-- ПРЕДЛОЖЕННЫЙ ОТРЫВОК --
Я вспоминаю многих евреев, с которыми встречался в тюрьме и на воле, - бандитов, спекулянтов, парикмахеров, офицеров, художников, академиков.

     Есть ли что-то общее для всех нас? Что толкает столь разных людей на проявления солидарности?

     Эта общая основа, мне кажется, есть. Через двадцать с лишним лет, беседуя с одним американским коллегой на общие темы, я услышал, что наука - вовсе не самое привлекательное поприще для американского юноши и молодежь не рвется в университеты.

     Удивившись, я спросил: 'А вы как же?' 'Ну, я ведь еврей!' - ответил он, считая, что этим все сказано.

     Вот это традиционное, сохраняемое в семьях уважение к образованности, любовь к учению, пиетет к мудрецам и книжникам, по-видимому, объединяет евреев сильнее, чем общий язык и взгляды на жизнь.

     В этом уголовник Хаим ближе мне, чем Жан-Поль Сартр, Ганс Магнус Энценсбергер или какой- нибудь другой интеллигентный разрушитель культуры.

-- ИСХОДНЫЕ ДАННЫЕ --
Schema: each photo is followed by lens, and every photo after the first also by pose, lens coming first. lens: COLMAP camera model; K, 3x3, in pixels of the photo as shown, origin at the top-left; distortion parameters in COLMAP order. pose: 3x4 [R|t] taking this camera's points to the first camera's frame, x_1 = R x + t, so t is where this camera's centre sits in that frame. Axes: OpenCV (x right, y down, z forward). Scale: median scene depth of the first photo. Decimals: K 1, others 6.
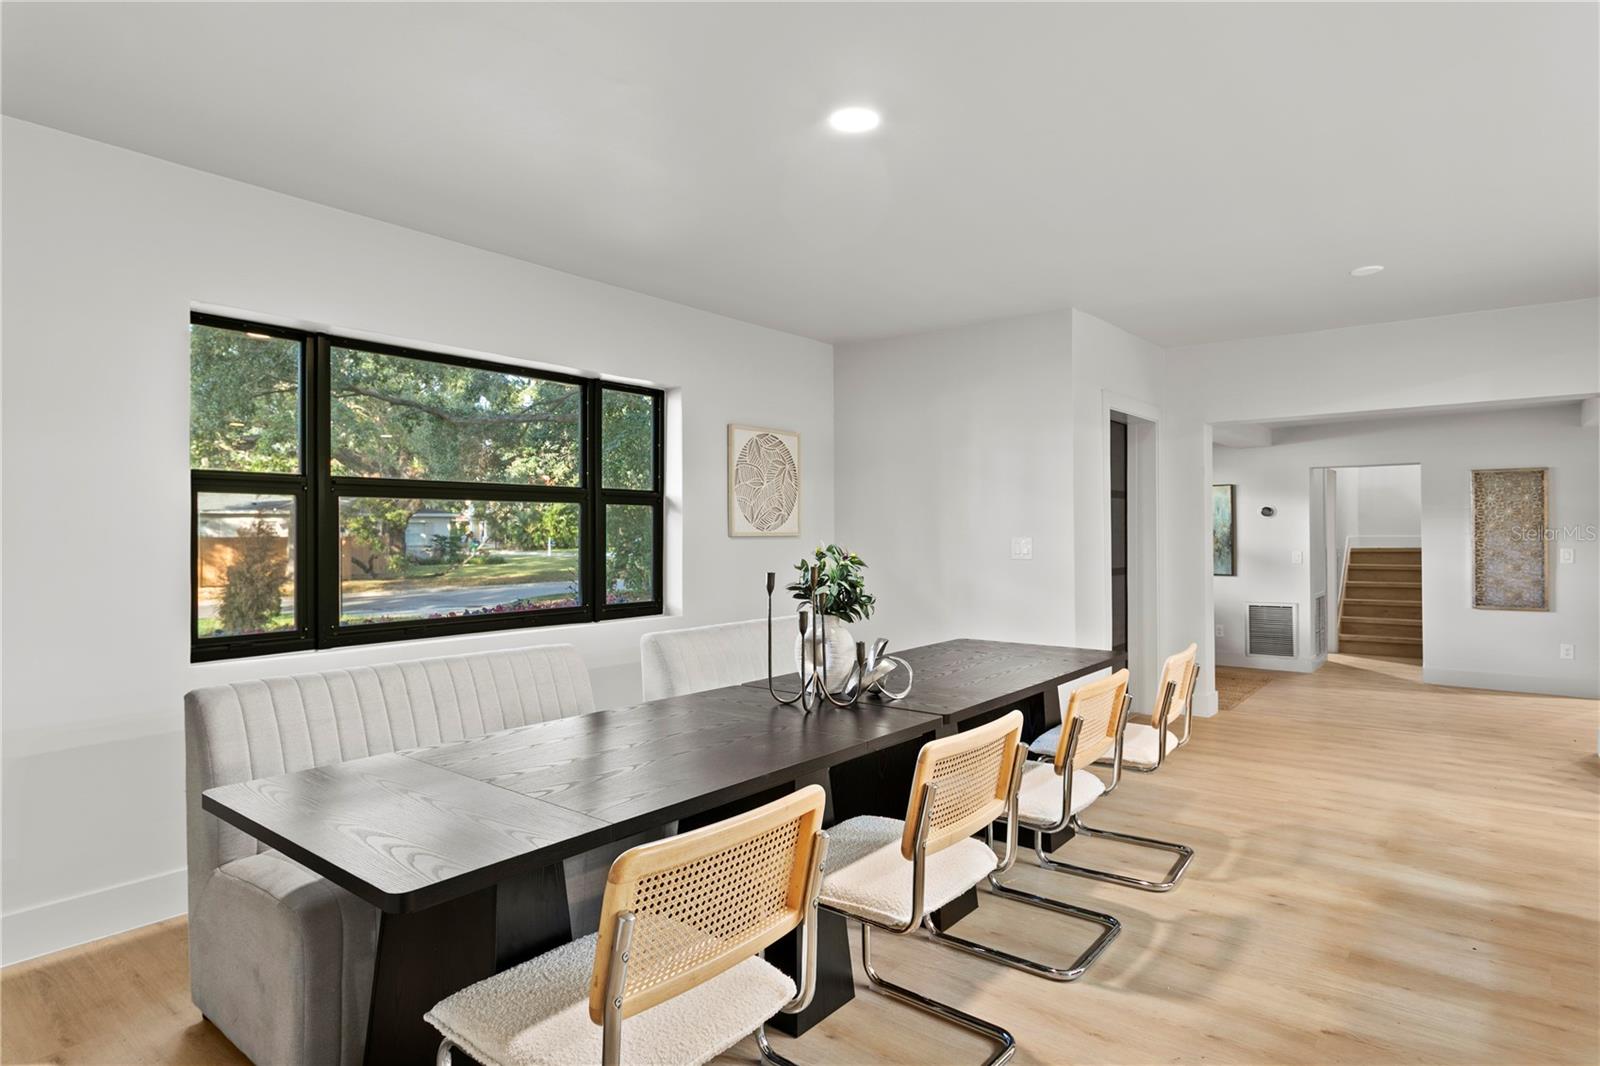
lens RADIAL K [[866.5, 0, 803.5], [0, 866.5, 542.4], [0, 0, 1]] dist [-0.000673, 0.002945]
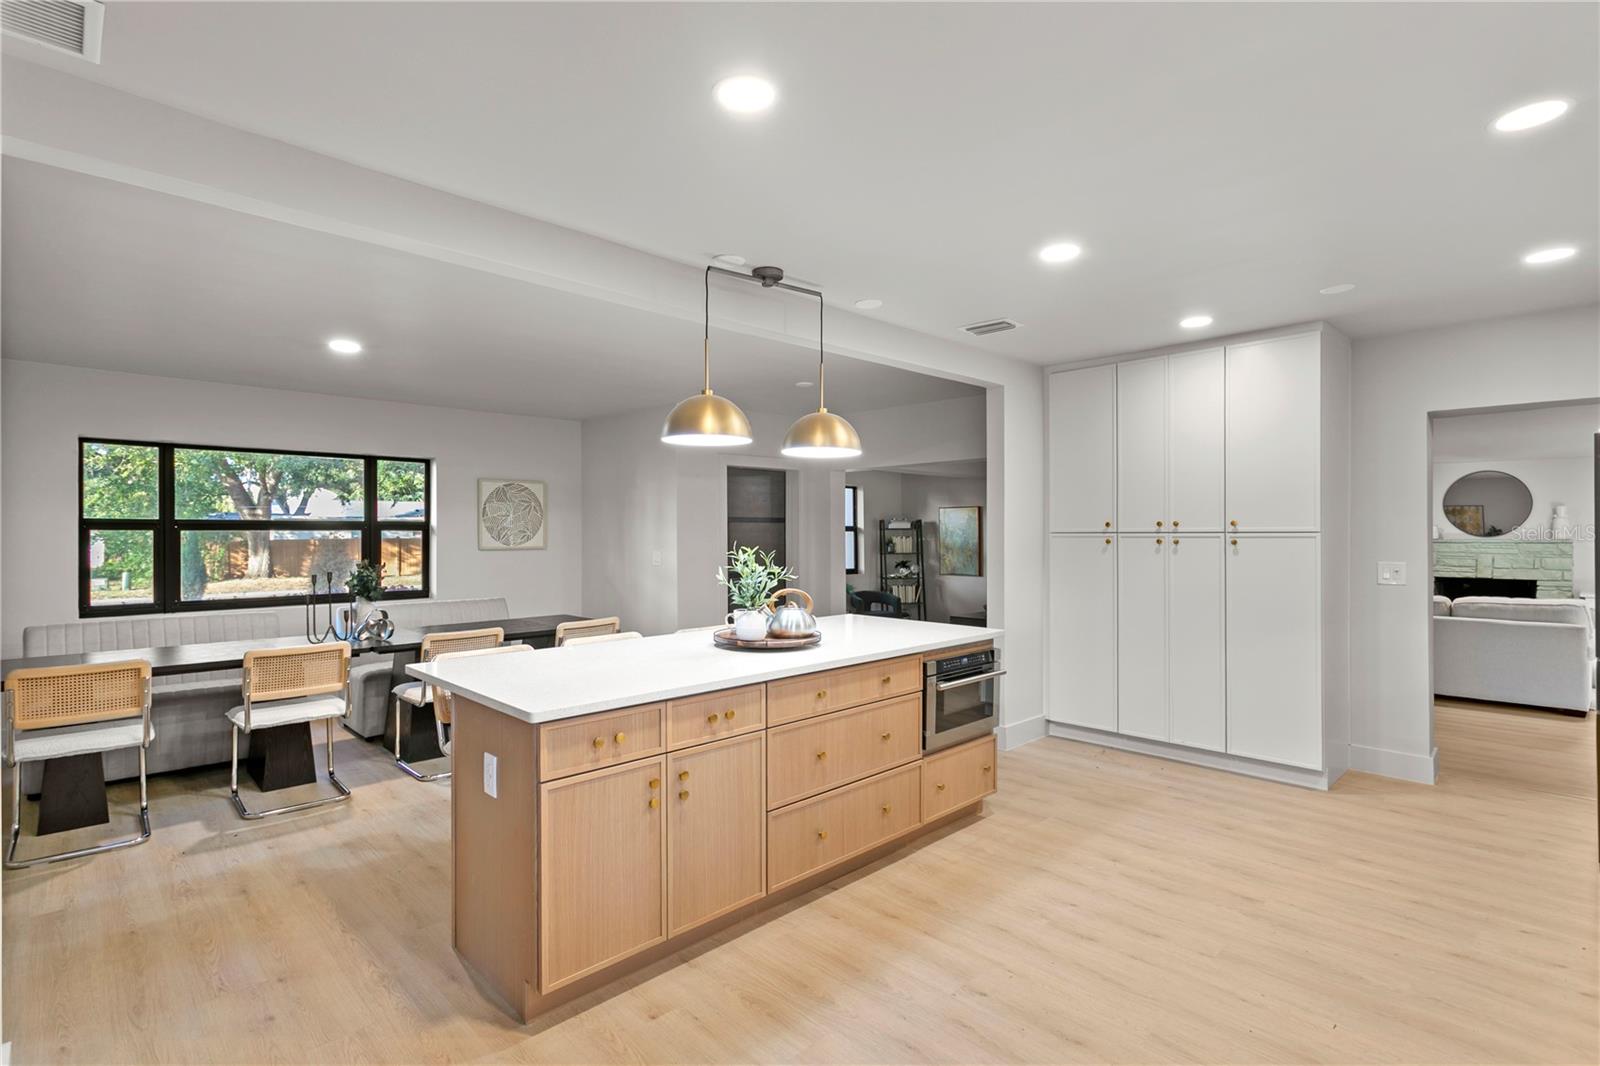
lens RADIAL K [[754.8, 0, 795.6], [0, 754.8, 534.0], [0, 0, 1]] dist [0.001059, 0.001857]
pose [[0.993153, 0.001862, -0.116803, 0.715215], [-0.003050, 0.999945, -0.009988, -0.025806], [0.116778, 0.010276, 0.993105, -0.335836]]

-- ВАШЕ ЗАДАНИЕ --
Проверьте, согласуются ли с отрывком утверждения (а), (б), (в). Для каждого дайте ответ «да» или «нет» и процитируйте без изменений слова отрывка, которые это решают.
(а) По словам американского коллеги, наука — самое привлекательное поприще для американского юноши.
(б) Согласно отрывку, уважение к образованности объединяет евреев сильнее, чем общий язык и взгляды на жизнь.
(в) Хаим назван в отрывке академиком.
Перечень для работы не понадобится.

-- ПОЛЕ ОТВЕТА --
(а) Нет: «наука - вовсе не самое привлекательное поприще для американского юноши».
(б) Да: «объединяет евреев сильнее, чем общий язык и взгляды на жизнь».
(в) Нет: «уголовник Хаим».